> **Problem details**:
Locate every line in the material below that contains the string "outline", and copy each of those lines in full.

> **Stored data**:
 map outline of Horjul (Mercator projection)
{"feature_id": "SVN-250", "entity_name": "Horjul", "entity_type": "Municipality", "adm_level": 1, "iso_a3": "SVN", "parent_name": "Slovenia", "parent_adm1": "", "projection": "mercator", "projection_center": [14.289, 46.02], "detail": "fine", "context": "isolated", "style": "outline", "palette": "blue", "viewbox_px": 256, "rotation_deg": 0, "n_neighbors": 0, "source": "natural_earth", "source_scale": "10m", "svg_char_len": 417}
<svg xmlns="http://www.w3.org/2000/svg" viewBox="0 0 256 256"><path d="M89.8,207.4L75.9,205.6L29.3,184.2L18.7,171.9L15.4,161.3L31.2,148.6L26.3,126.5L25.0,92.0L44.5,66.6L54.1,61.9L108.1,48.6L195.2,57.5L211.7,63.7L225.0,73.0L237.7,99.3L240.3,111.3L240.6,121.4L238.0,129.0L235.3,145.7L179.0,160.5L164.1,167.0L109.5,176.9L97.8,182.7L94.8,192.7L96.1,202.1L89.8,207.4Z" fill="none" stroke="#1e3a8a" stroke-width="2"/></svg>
---
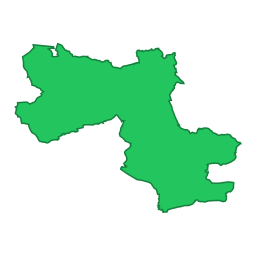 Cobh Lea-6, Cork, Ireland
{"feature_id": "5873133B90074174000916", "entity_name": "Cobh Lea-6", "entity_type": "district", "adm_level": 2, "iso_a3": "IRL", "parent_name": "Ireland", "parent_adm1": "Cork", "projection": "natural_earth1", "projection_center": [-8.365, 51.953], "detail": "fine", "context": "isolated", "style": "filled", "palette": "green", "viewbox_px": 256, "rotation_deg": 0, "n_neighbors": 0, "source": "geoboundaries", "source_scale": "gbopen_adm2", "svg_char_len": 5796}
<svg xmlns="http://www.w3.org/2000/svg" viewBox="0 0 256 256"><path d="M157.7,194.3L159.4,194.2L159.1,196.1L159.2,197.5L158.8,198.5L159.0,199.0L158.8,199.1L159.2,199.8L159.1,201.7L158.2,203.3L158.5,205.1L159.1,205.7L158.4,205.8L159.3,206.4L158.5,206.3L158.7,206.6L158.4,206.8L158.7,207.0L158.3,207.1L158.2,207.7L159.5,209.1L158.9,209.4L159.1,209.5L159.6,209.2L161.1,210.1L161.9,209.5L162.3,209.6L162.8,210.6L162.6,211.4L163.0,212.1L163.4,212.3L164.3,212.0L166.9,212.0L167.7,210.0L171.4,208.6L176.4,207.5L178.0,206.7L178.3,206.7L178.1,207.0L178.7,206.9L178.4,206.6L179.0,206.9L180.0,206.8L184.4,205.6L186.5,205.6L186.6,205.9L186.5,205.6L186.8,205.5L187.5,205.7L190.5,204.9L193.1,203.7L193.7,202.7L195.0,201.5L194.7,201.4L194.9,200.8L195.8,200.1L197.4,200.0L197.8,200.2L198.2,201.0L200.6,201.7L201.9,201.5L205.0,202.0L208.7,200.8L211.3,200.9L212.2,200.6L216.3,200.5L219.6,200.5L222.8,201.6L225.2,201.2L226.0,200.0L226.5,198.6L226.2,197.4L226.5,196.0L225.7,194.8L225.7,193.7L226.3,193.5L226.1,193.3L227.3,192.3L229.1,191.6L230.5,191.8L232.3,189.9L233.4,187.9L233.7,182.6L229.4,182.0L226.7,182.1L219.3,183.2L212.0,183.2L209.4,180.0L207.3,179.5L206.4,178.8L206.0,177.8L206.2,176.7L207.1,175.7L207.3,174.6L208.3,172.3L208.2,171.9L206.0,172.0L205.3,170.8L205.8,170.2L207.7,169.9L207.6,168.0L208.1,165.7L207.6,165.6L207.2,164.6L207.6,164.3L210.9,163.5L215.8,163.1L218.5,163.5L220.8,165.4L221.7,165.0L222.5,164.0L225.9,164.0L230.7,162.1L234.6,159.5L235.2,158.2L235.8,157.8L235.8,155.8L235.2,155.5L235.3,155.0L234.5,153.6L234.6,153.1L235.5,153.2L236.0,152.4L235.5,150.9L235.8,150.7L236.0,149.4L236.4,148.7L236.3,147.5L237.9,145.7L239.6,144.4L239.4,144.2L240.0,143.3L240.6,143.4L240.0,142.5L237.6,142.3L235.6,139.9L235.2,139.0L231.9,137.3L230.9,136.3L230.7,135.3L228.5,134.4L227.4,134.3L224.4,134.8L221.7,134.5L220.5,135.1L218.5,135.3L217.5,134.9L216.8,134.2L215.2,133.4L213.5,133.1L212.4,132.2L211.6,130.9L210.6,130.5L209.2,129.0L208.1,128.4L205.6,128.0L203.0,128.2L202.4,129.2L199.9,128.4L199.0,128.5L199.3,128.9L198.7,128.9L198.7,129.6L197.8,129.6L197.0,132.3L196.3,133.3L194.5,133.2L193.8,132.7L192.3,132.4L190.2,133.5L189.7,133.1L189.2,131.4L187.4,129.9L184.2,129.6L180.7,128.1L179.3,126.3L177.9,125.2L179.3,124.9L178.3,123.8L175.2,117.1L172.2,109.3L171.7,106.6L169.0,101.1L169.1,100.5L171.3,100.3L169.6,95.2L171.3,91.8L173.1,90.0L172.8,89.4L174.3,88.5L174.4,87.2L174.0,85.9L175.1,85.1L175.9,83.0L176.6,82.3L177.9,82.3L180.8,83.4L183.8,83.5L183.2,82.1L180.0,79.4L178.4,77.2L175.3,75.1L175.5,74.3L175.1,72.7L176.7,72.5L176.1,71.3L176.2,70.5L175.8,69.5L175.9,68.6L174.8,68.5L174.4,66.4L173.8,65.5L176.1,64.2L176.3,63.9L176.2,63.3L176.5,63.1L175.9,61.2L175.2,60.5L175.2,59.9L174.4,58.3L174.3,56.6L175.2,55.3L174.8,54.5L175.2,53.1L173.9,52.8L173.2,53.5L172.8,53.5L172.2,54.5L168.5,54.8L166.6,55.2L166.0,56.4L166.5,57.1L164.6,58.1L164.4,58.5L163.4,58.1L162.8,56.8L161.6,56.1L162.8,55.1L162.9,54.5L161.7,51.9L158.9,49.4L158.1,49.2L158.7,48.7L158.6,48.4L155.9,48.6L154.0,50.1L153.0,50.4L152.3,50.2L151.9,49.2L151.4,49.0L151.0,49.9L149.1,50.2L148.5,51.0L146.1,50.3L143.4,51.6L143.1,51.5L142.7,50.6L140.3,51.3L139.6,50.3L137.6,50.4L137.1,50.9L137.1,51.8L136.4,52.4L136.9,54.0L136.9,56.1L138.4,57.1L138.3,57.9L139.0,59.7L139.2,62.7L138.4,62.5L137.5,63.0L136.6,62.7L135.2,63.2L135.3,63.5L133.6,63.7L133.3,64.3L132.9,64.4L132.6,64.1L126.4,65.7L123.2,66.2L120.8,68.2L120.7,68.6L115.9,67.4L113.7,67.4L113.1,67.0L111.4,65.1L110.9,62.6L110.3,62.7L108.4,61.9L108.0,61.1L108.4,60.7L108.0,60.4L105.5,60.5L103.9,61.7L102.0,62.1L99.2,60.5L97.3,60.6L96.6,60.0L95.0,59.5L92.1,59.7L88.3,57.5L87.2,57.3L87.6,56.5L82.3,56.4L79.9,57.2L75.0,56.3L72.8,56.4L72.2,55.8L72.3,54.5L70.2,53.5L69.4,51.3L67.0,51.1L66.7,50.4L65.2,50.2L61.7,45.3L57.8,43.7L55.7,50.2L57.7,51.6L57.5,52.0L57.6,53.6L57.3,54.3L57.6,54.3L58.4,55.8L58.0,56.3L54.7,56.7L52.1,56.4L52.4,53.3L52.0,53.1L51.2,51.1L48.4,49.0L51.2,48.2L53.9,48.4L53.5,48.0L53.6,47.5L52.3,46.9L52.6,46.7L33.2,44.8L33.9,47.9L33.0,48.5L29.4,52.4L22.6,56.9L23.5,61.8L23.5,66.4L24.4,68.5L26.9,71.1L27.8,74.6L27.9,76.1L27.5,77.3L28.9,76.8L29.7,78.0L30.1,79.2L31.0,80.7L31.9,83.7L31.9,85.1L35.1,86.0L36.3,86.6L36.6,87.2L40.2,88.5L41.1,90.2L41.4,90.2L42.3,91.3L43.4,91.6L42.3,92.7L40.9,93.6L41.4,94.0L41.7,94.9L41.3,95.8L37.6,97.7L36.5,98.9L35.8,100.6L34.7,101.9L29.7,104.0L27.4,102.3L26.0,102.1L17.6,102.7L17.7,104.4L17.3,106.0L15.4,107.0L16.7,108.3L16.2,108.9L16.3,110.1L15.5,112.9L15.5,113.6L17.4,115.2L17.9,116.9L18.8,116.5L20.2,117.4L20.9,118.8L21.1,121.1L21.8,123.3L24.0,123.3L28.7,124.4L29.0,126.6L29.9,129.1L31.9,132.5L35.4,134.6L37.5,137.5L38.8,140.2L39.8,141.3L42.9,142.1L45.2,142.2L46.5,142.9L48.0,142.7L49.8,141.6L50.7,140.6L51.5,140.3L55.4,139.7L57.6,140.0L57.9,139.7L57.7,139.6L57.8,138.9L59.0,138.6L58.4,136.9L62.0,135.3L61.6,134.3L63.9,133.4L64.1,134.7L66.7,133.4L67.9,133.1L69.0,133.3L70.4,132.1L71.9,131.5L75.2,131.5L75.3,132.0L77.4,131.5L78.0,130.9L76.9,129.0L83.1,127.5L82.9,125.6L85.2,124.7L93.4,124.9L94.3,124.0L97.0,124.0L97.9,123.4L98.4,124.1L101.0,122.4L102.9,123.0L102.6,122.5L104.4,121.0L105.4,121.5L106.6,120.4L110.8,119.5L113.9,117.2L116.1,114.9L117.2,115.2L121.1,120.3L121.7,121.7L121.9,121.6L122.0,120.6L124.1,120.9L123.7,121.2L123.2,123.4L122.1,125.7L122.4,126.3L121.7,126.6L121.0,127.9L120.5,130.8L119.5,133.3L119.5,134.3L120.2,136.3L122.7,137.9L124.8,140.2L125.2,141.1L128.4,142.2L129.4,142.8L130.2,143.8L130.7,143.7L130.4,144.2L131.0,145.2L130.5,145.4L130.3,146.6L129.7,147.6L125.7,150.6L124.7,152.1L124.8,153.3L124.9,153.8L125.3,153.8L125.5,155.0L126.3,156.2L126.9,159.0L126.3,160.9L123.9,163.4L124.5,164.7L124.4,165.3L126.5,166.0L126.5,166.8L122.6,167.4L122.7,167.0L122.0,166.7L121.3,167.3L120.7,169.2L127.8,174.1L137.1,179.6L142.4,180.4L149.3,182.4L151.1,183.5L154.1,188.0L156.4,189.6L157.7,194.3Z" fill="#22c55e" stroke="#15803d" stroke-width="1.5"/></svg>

> **Exercise response**:
 map outline of Horjul (Mercator projection)
{"feature_id": "SVN-250", "entity_name": "Horjul", "entity_type": "Municipality", "adm_level": 1, "iso_a3": "SVN", "parent_name": "Slovenia", "parent_adm1": "", "projection": "mercator", "projection_center": [14.289, 46.02], "detail": "fine", "context": "isolated", "style": "outline", "palette": "blue", "viewbox_px": 256, "rotation_deg": 0, "n_neighbors": 0, "source": "natural_earth", "source_scale": "10m", "svg_char_len": 417}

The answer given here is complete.